The internet has revolutionised the way that we consume fashion. Miuccia has noted that “it’s important to anticipate where fashion is heading.” Streetwear culture has become very much about validation. Brands are chasing the greatness that comes from excellent marketing trends and tactics. For once, perhaps, there is no enlightening artistic significance to the brand’s new season, to these Prada logos and to the reintroduced Prada Sport line. And yet still, both the strap and the eye-popping red line has a wider relevance. It represents the social media era, high-fashion’s place in this dynamic and the importance of aesthetics over anything else in contemporary society.

This is a move made by Prada for the people who aren’t die-hard fanatics of the brand.

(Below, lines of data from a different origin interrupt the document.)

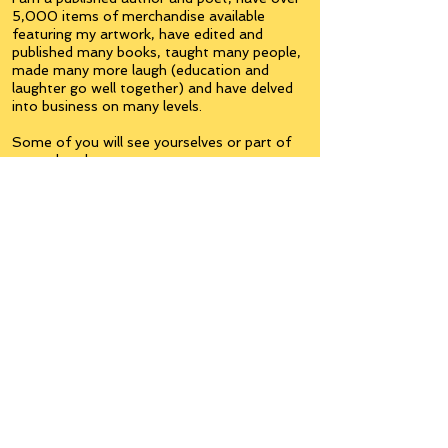
5,000 items of merchandise available
featuring my artwork, have edited and
published many books, taught many people,
made many more laugh (education and
laughter go well together) and have delved
into business on many levels.
Some of you will see yourselves or part of
yourselves here.
Join the
Inner Circle
Writers'Group
on Facebook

This is for the casual consumers, those who cursorily browse the shops and then recognise the Nike swoosh or the Heinz crest and decide to pick up that product because of brand recognition and reputation. This is the world of streetwear. It seems natural that Prada is tapping into this culture, a seamless progression within the multi-faceted world of fashion. We are all products of our environment. In order for a brand to keep up, it has to respond to the demands of the public. Sportswear is now at the heart of fashion: it is no longer an also-ran, but the main contender. By gaining recognition within sportswear and streetwear, Prada will have more chance to entice the younger generation to consider their more traditional collections.

So no, Shakespeare isn’t just great because we’re told he is. He is truly a literary genius. I have a feeling, however, that many have and would travel to the Louvre in Paris to see Leonardo da Vinci’s Mona Lisa just because she’s a famous and recognisable face, an image representing her identity. Our independent judgement and take on beauty is marred by what society deems to be popular and trendy. And with the advent of social media, nothing could be more true for fashion and the use of image, logos and branding.

Miuccia Prada has said that “fashion is instant language”, and there is currently no quicker way of translating fashion than through using social media as a marketing tool. It’s an excellent way of evolving and yet sustaining a brand. 2018 is going to be a very good year for Prada indeed.